The ITF is unique amongst international trade union organisations in having a powerful influence on wages and conditions of one particular group of workers, seafarers working on ships flying Flags of Convenience (FOCs).

FOCs provide a means of avoiding labour regulation in the country of ownership and become a vehicle for paying low wages and forcing long hours of work and unsafe working conditions on seafarers.

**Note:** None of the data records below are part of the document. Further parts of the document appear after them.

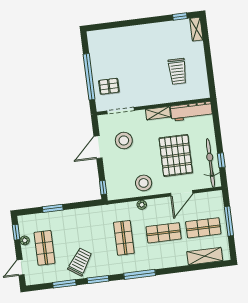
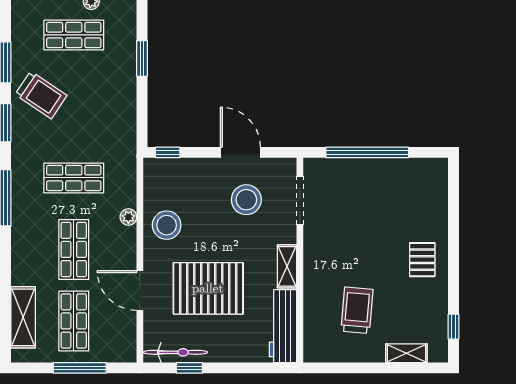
shelving: (196, 29) -> (406, 353), moved
trolley: (177, 71) -> (357, 310), turned 95
pallet: (109, 86) -> (422, 260), moved
bicycle: (210, 163) -> (175, 352), width x0.73, depth x0.71

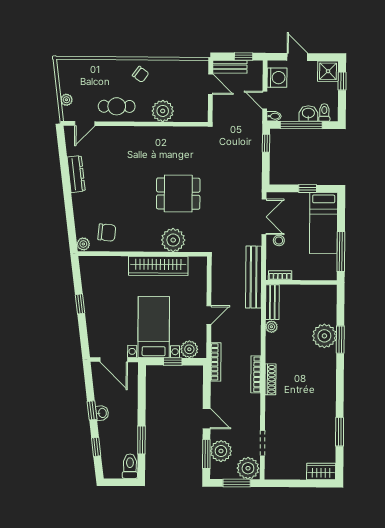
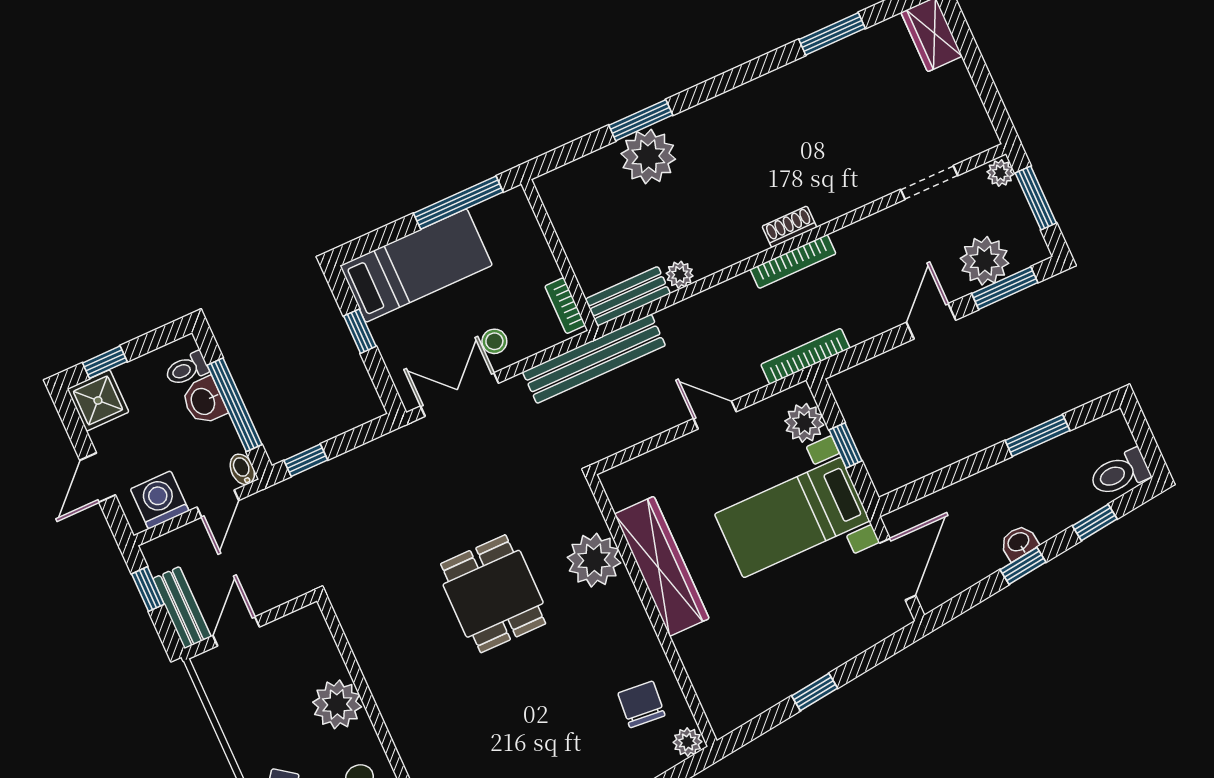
shoe rack: (270, 379) -> (789, 227), width x0.70
toilet: (130, 466) -> (1120, 473), moved
plant: (248, 468) -> (1000, 173), width x0.53, depth x0.53

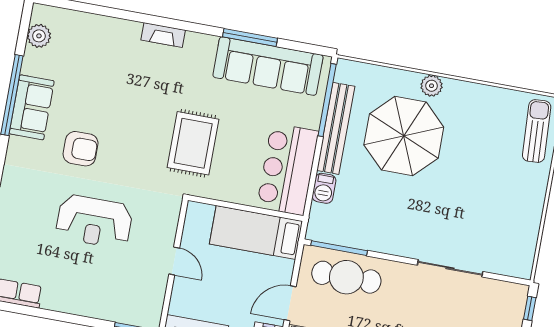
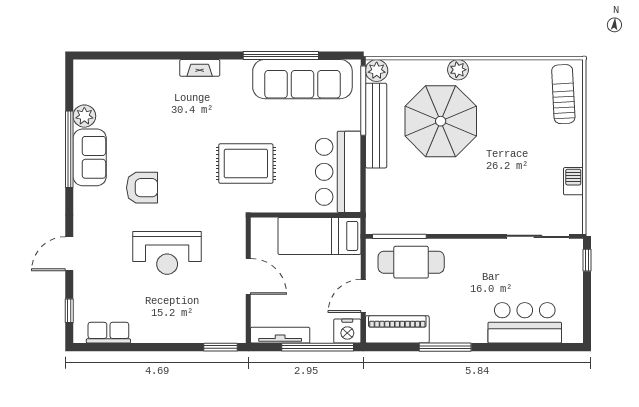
plant: (39, 36) -> (84, 116), moved
window: (250, 37) -> (281, 56), width x1.46
plant: (347, 71) -> (377, 70), added
rug: (193, 143) -> (246, 164), turned 90
barbecue: (324, 188) -> (573, 181), moved, turned 180
door: (174, 261) -> (248, 276), width x1.38
sliding door: (450, 268) -> (538, 236), moved

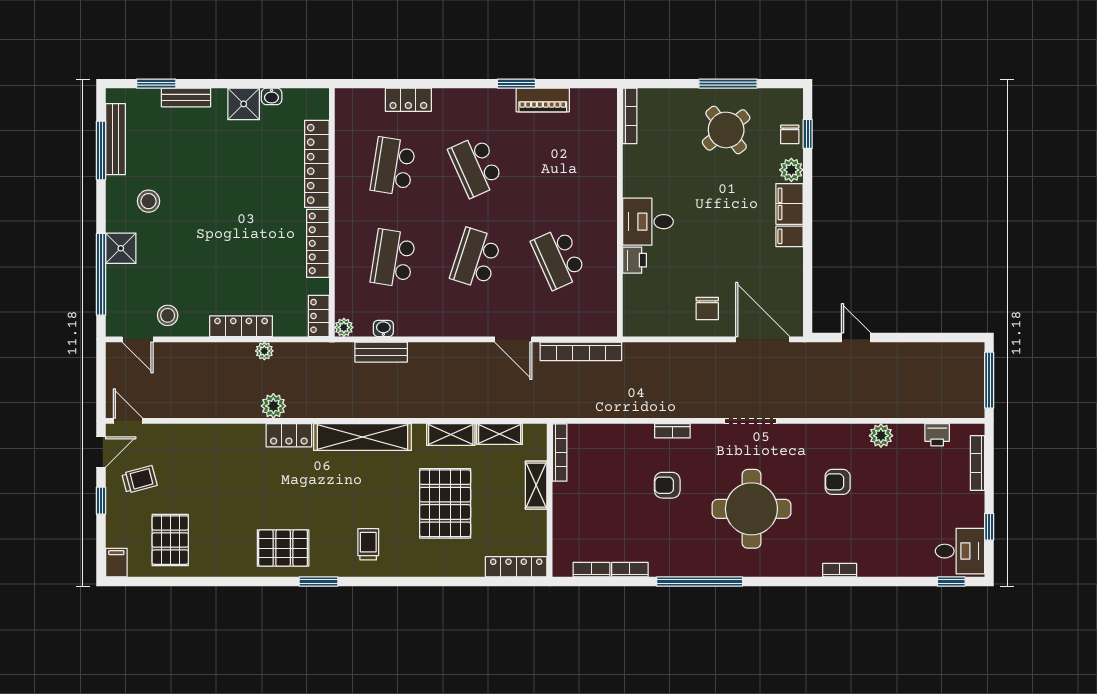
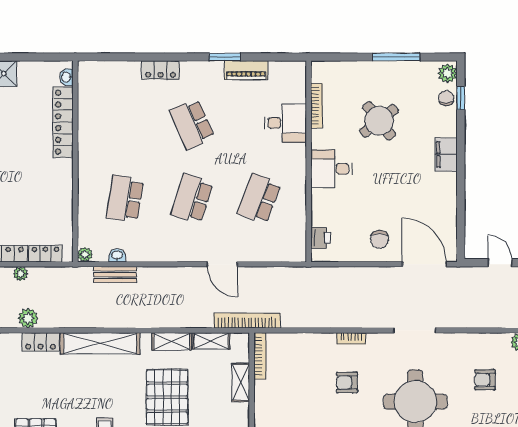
washbasin: (272, 96) -> (66, 77), moved, turned 90
locker: (408, 100) -> (160, 70), moved
bookcase: (630, 116) -> (317, 106), moved
round table: (726, 130) -> (379, 121), moved
chair: (790, 134) -> (446, 98), turned 180
desk: (591, 165) -> (286, 123), added
school desk: (393, 166) -> (125, 124), removed
plant: (791, 170) -> (448, 73), moved
filing cabinet: (789, 236) -> (446, 181), removed
locker: (318, 243) -> (64, 186), removed
school desk: (559, 258) -> (259, 199), turned 45
printer: (635, 260) -> (321, 238), moved
locker: (319, 316) -> (45, 254), moved, turned 90
bookcase: (581, 351) -> (247, 321), moved, turned 180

Cheap registration fees and low or no taxes are also motivating factors behind a shipowner's decision to 'flag out'.

Since FOC ships have no real nationality, they are beyond the reach of any single national seafarers' trade union.

What are FOCs?

A flag of convenience ship is one that flies the flag of a country other than the country of ownership.

The ITF takes into account the degree to which foreign owned vessels are registered and fly the country flag, as well as the following additional criteria, when declaring a register an FOC:

  • The ability and willingness of the flag state to enforce international minimum social standards on its vessels, including respect for basic human and trade union rights, freedom of association and the right to collective bargaining with bona fide trade unions.
  • The social record as determined by the degree of ratification and enforcement of ILO Conventions and Recommendations.
  • The safety and environmental record as revealed by the ratification and enforcement of IMO Conventions and revealed by port state control inspections, deficiencies and detentions.

The ITF believes there should be a genuine link between the real owner of a vessel and the flag the vessel flies, in accordance with the United Nations Convention on the Law of the Sea (UNCLOS). There is no genuine link in the case of FOC registries.

Some of these registers have poor safety and training standards and place no restriction on the nationality of the crew. Sometimes, because of language differences, seafarers are not able to communicate effectively with each other, putting safety and the efficient operation of the ship at risk.

In many cases these flags are not even run from the country concerned.

Once a ship is registered under an FOC many shipowners then recruit the cheapest labour they can find, pay minimal wages and cut costs by lowering standards of living and working conditions for the crew.

Globalisation has helped to fuel this rush to the bottom. In an increasingly fierce competitive shipping market, each new FOC is forced to promote itself by offering the lowest possible fees and the minimum of regulation. In the same way, ship owners are forced to look for the cheapest and least regulated ways of running their vessels in order to compete, and FOCs provide the solution.